The report features 20 country case studies spanning all continents except Antarctica, and inclusive of high, middle and low income countries.
In examining national budgeting to prevent and respond to child sexual abuse, our research shows that, even as recognition of child sexual abuse grows, governments globally are often failing to transparently resource policies and laws to achieve their stated objectives.
Only seven out of the 20 countries' national strategic policy documents include explicit budgetary information focused on child sexual abuse. And yet our research also indicates that governments need to maintain clear connections between policy goals and resources needed to achieve them in order to have the results that we hoped for materialise or have even a chance of materialising.
We also found that response efforts including enforcement, prosecution and survivor services are allocated the majority of national funding, while prevention efforts are intermittently detailed and largely underfunded or unfunded altogether. This is true across all 20 case studies.
Moreover, our in-depth analysis of national budget related documents and our interviews with subject matter experts indicates that allocations specifically to address child sexual abuse are not always discernible from other child protection priorities. This can certainly reflect a holistic approach to implementation.
A lack of transparency also creates challenges for detailed tracking and evaluation. Even when governments take an integrated approach to child protection, countries need to be more clear about the documentation for their national budget commitments related to addressing child sexual abuse alongside other priorities of child protection.
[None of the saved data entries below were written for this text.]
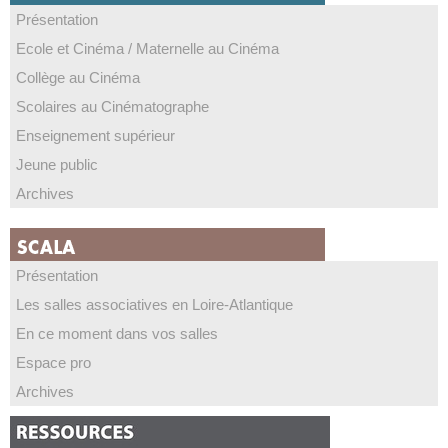
Présentation
Ecole et Cinéma / Maternelle au Cinéma
Collège au Cinéma
Scolaires au Cinématographe
Enseignement supérieur
Jeune public
Archives
Présentation
Les salles associatives en Loire-Atlantique
En ce moment dans vos salles
Espace pro
Archives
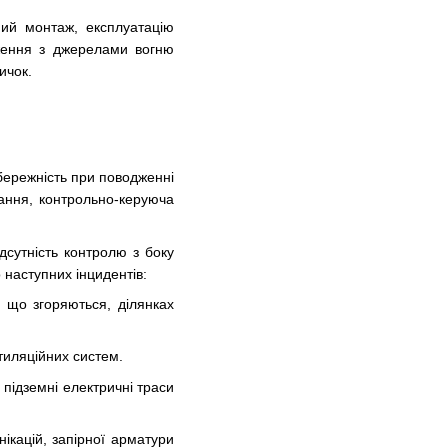
ний монтаж, експлуатацію
дження з джерелами вогню
ичок.
бережність при поводженні
ання, контрольно-керуюча
ідсутність контролю з боку
 наступних інцидентів:
 що згоряються, ділянках
тиляційних систем.
 підземні електричні траси
ікацій, запірної арматури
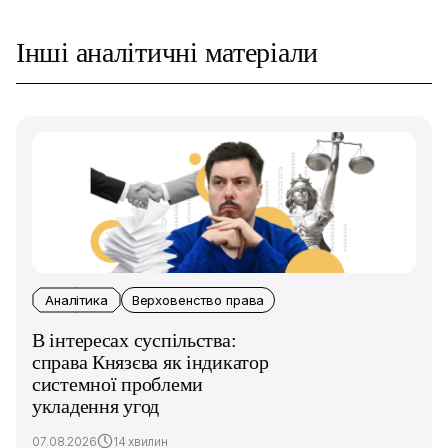
Інші аналітичні матеріали
Аналітика
Верховенство права
В інтересах суспільства:
справа Князєва як індикатор
системної проблеми
укладення угод
07.08.2026
14 хвилин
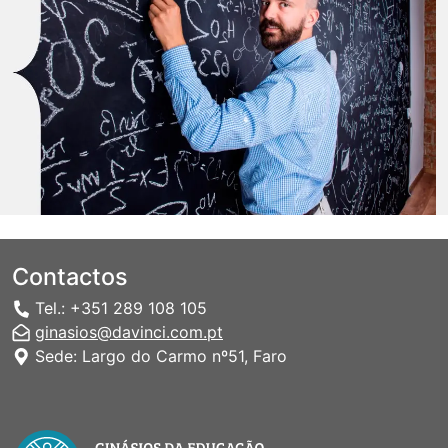
Contactos
Tel.: +351 289 108 105
ginasios@davinci.com.pt
Sede: Largo do Carmo nº51, Faro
Socio political or fiscal upheaval driven for example, by COVID-19, or other crises, such as economic, conflict, and changes in regime, tend to undermine continued funding for child sexual abuse response and prevention, despite the fact that child sexual abuse is shown to increase during times of crisis.
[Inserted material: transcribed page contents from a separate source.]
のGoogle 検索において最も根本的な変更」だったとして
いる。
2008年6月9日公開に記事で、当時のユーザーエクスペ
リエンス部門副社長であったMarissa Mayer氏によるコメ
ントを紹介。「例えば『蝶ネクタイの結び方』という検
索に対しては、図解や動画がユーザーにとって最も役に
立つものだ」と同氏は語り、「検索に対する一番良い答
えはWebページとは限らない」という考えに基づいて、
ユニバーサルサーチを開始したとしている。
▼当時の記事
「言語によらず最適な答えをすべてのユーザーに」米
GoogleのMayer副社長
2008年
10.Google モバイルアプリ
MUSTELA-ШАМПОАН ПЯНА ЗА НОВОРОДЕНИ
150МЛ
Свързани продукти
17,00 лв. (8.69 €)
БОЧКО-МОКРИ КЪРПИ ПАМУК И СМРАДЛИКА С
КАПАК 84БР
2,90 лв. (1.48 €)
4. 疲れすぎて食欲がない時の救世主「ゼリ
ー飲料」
Governments need to be mindful of how changing spending priorities can rapidly impact children at risk of abuse, or who are already experiencing abuse. Governments need to do better to fund child sexual abuse related programmes alongside other urgent needs, even during emergencies even during crises, including prolonged crises.
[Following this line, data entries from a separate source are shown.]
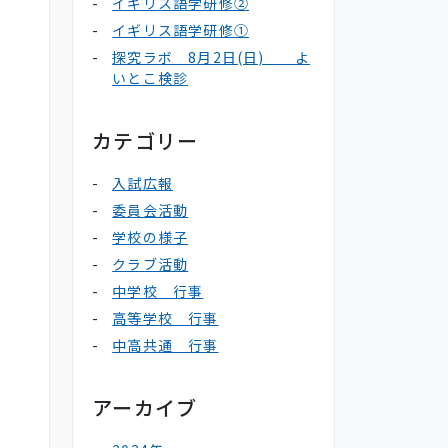
イギリス語学研修②
イギリス語学研修①
探究ラボ 8月2日(日) よ
いとこ検診
カテゴリー
入試広報
委員会活動
学校の様子
クラブ活動
中学校 行事
高等学校 行事
中高共通 行事
アーカイブ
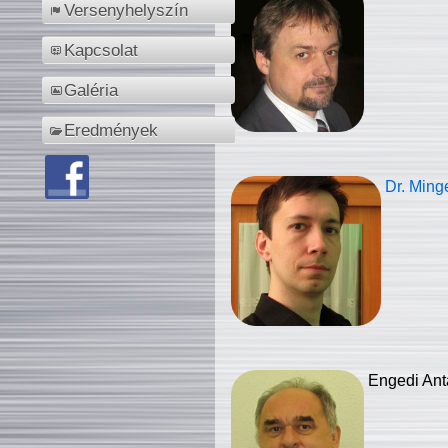
Versenyhelyszín
Kapcsolat
Galéria
Eredmények
Dr. Ming
Engedi Ant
Safeguardingchildhood.com contains our analysis, data visualisations and research findings, including on Albania, Australia, Bangladesh, Canada, Colombia, England, Germany, Guatemala, Indonesia Jordan Kenya, Lebanon, Nigeria, South Africa, Sweden, Peru, the Philippines, Uganda, the United Arab Emirates, and the United States.
By making this data accessible, we hope that this research will prove useful for practitioners and policymakers. Together, we can create a safer world for children, free of violence.